Угрюмов страдальчески морщился. С усилием оторвав голову от мягкого ложа, он поочередно рассматривал свои руки, удивляясь тому, что они все такие же, как и прежде, и их не больше двух.
– Одно могу сказать, капитан: мы вроде живы. Гильгамеш, взвешивание производится пружинными датчиками?
– Пьезоэлементами. Такими же, как и на исследовательских зондах. Кроме того, учитывается весь объем упругих деформаций кресла под тяжестью тела.
– Тогда мне нечего возразить. Если приборы и врут, то делают это на редкость дружно. А на редкость дружно они могут врать только тогда, когда не врут вовсе.
"Вихрь" плавно миновал отметку в двести девяносто восемь тысяч километров за секунду, потом – в двести девяносто девять, после чего лаг отказал, поскольку никому в голову не приходило откалибровать его на значения, превышающие скорость света в вакууме. Но по видимому уменьшению оптической звезды Винтим, входящей в систему Кроноса, можно было без труда догадаться, что скорость по-прежнему растет.
– Вот мы и на том свете, – сказал Реджинальд. – Со всеми своими грехами и пороками.
Вопреки обыкновению, голос его прозвучал едва ли не печально. Спохватившись, острослов добавил.
– Одно радует: Луизке тоже досталось.
Но никто не смеялся. Настал момент, когда движение окрестных звезд уже различалось невооруженным глазом. Тригонометрические вычисления давали результат, выражающийся в миллионах километров за секунду, – скорость света была превышена в десятки раз. Мало того, "Вихрь" совершил еще один прыжок, и когда вынырнул, звезды посыпались, как снежинки, налетая спереди и исчезая позади, одновременно описывая медленные круги по отношению к оси полета. Это было совершенно не похоже на картину звездного неба при релятивистских скоростях, хорошо известную любому образованному человеку. Это было похоже на кадры безграмотного фантастического фильма. При реальном околосветовом полете такое не наблюдается. В реальности все звезды окружающего мира собираются в слабое светящееся пятнышко прямо по курсу. А за кормой, после зоны густого фиолета, скапливается непроглядная тьма. Таковы уж законы досветового мира.

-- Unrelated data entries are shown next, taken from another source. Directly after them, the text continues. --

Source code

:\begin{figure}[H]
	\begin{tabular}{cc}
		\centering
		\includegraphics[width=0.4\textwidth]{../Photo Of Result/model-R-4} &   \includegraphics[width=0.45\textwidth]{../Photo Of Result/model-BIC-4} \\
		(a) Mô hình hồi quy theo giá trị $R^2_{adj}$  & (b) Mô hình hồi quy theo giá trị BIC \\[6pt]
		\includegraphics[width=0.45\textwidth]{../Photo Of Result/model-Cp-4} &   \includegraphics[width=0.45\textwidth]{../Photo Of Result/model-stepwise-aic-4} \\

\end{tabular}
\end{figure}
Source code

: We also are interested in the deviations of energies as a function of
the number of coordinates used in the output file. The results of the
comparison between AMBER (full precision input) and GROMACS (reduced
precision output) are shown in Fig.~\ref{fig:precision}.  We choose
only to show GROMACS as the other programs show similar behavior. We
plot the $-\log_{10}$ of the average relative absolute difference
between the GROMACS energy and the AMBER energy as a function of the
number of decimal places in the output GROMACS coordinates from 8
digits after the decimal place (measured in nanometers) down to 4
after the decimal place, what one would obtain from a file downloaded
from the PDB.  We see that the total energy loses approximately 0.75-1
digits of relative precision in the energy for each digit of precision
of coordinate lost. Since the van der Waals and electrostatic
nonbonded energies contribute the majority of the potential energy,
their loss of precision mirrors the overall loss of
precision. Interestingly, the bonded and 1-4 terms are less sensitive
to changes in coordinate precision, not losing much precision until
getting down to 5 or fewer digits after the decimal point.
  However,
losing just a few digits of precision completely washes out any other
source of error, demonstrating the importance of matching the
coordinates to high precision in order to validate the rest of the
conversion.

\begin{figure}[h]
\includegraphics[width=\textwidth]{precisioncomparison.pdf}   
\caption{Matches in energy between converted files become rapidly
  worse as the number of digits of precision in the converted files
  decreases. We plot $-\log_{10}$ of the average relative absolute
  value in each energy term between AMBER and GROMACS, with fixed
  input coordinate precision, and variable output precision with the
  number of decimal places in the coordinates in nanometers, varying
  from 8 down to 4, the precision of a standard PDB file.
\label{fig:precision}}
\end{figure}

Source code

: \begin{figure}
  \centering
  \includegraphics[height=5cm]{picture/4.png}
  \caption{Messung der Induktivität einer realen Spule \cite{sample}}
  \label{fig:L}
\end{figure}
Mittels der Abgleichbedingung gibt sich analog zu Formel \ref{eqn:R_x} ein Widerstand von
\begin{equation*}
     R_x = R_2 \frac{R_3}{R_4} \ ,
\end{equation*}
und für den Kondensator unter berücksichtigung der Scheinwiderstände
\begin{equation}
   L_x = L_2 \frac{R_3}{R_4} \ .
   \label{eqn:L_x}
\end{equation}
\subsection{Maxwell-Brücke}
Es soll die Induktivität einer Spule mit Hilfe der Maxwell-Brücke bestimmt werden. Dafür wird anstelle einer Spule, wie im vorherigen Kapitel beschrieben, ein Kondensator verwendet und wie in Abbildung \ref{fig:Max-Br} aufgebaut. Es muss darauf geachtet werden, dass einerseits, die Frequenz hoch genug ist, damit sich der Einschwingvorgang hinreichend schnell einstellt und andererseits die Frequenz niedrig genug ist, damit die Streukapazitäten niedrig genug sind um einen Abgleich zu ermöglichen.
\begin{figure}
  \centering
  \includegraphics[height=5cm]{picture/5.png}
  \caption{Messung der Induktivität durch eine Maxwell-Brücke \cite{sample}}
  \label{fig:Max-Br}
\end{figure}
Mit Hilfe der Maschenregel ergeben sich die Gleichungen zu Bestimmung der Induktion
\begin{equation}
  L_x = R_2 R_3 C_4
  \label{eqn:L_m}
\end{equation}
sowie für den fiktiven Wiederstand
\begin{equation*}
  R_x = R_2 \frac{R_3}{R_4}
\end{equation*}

Законы, которые "Вихрь" явно обогнал и все продолжал ускоряться. Казалось, еще чуть-чуть, и раскаленные частицы космического снега не успеют уступить дорогу. Один раз огромное, косматое от протуберанцев светило, пылающее доброй сотней Солнц, пронеслось так близко, что заставило замереть и без того тяжело бьющиеся сердца. Удивительно, но его успели рассмотреть. Потом выяснилось, что относительно нормальной оставалась только кардиограмма Угрюмова.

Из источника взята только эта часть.